Byju, l’application sur smartphone
Byju Raveendran est l’enseignant le plus célèbre d’Inde. Qui, dans le monde, peut se targuer d’avoir rempli des stades, juste en donnant des cours de mathématiques ? Âgé d’à peine 36 ans, Byju Raveendran est désormais à la tête de l’entreprise Think & Learn qui veut révolutionner la pédagogie grâce à la technologie.
Ses applications sur smartphone ont été téléchargées plus de 7 millions de fois et près de 300 000 étudiants suivent ses cours en ligne. Sur les vidéos diffusées par la start-up, de jeunes enseignants expliquent le théorème de Pythagore ou l’évolution de l’humanité en manipulant des graphiques et des images grâce au truchement d’effets spéciaux. Ces vidéos sont soigneusement préparées, comme pour un film, avec un storyboard qui détaille chaque visuel et explication. Des musiciens travaillent même à plein temps pour composer les habillages sonores. Mais c’est surtout de l’application pour smartphone, lancée en 2015, dont Byju Raveendran est le plus fier. 500 employés du département de recherche et développement de son entreprise ont travaillé des années pour inventer une nouvelle pédagogie interactive et personnalisée. La formule secrète de la start-up tient dans ces immenses « cartes de la connaissance », qui aident à deviner, par une série de tests à la fin de chaque module, quelles sont les lacunes de l’étudiant afin de lui proposer les cours adéquats. Le chemin vers la connaissance devient ainsi personnalisé. « Vous apprenez le mieux quand vous apprenez tout seul et à votre propre rythme », croit savoir Byju Raveendran qui estime que les parents peuvent tenir le rôle de celui qui encourage et motive l’élève. L’application mélange vidéos et exercices et chaque étudiant peut faire appel à un mentor, par téléphone ou e-mail, au cas où il rencontrerait une difficulté. Grâce à des modules plus courts enrichis de vidéos et d’exemples concrets, l’application veut faire oublier « la peur de la note », et instiller au contraire « le plaisir d’apprendre ». Pour les plus jeunes, qui se déconcentrent plus facilement, l’approche ludique est privilégiée.

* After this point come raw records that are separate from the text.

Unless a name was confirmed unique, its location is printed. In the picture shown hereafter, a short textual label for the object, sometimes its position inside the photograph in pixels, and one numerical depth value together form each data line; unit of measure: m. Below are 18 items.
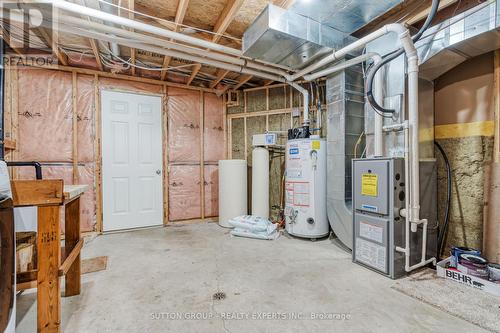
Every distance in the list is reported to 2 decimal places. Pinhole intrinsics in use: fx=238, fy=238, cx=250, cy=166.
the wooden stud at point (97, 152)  3.64
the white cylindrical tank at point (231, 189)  3.99
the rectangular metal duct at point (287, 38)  2.34
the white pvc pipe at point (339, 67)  2.59
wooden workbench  1.31
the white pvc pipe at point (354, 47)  2.18
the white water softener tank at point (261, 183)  3.95
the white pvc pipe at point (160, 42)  2.35
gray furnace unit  2.17
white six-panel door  3.72
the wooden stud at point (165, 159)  4.13
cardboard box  1.88
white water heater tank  3.22
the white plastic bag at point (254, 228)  3.34
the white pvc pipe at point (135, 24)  2.09
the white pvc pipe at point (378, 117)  2.44
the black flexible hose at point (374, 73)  2.19
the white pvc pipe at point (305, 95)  3.65
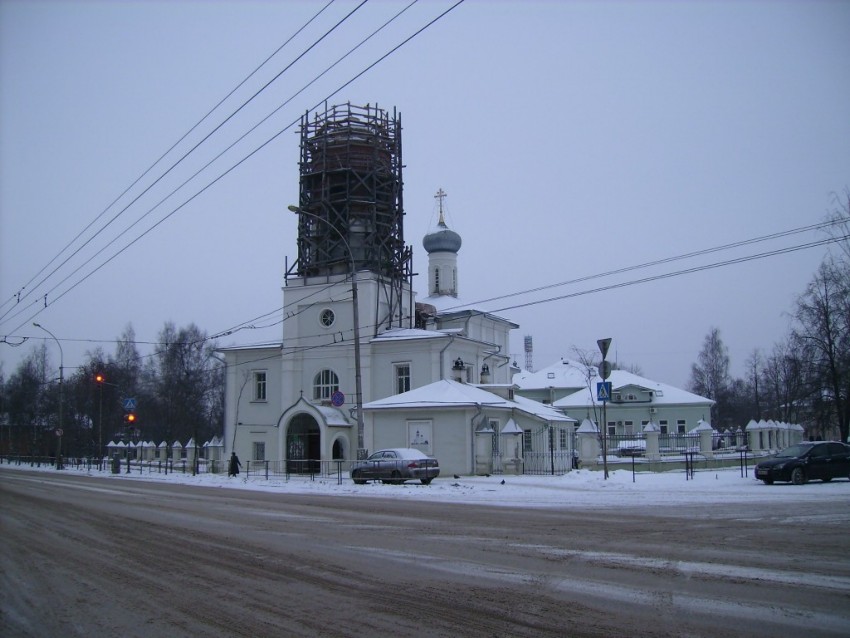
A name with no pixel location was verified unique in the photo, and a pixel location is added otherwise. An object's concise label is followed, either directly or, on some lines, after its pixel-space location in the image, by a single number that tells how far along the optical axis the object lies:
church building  38.59
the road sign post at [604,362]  25.81
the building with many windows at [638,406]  68.50
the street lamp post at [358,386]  29.98
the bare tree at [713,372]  91.94
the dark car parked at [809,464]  24.83
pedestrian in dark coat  39.03
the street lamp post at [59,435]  50.21
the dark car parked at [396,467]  29.08
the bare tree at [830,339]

La formule secrète de la start-up tient dans ces immenses ‹ cartes de la connaissance ›.
L’entreprise déclare enregistrer près de 30 000 nouveaux utilisateurs chaque mois et s’apprête à conquérir les marchés anglo-saxons. En septembre 2016, la fondation Chan Zuckerberg Initiative, créée par le fondateur de Facebook et son épouse, a investi 46 millions d’euros dans la start-up, la valorisant ainsi à 450 millions d’euros. Une réussite inattendue pour ce fils d’instituteurs, originaire d’un petit village du Kerala, au sud de l’Inde, qui poursuivait tranquillement une carrière d’ingénieur. Jusqu’à ce jour de 2005 où, pendant ses vacances, il aide quelques amis à préparer leurs examens. Séduits par sa pédagogie peu ordinaire, des dizaines d’autres étudiants le supplient de les aider et Byju Raveendran devient rapidement une vedette auprès des 270 millions d’étudiants indiens. « Il y a trois problèmes en Inde, explique Byju Raveendran, le manque d’instituteurs bien formés, l’enseignement de masse qui n’est pas adapté aux besoins de l’élève dans un pays qui compte en moyenne un instituteur pour 35 élèves, et une pédagogie exclusivement centrée sur la mémorisation et la peur des examens. » L’équation de sa réussite tient à la médiocre qualité de l’enseignement en Inde et aux nouvelles aspirations d’une classe moyenne prête à dépenser de l’argent pour la réussite de ses enfants. Le défi posé à l’Inde ne consiste plus à envoyer tous les enfants à l’école, puisque le taux de scolarisation approche des 100%, mais de leur apprendre les bases élémentaires. Près de la moitié des enfants âgés de 7 à 12 ans ne sont pas capables d’effectuer une simple division. Mais l’application Byju qui coûte entre 150 et 500 euros par an s’adresse d’abord à ceux qui parlent anglais, soit 10% de la population, et qui ont un accès à Internet. Un enseignement qui exclut, de fait, les plus défavorisés qui ne parlent pas anglais ou vivent dans des régions rurales mal desservies par Internet.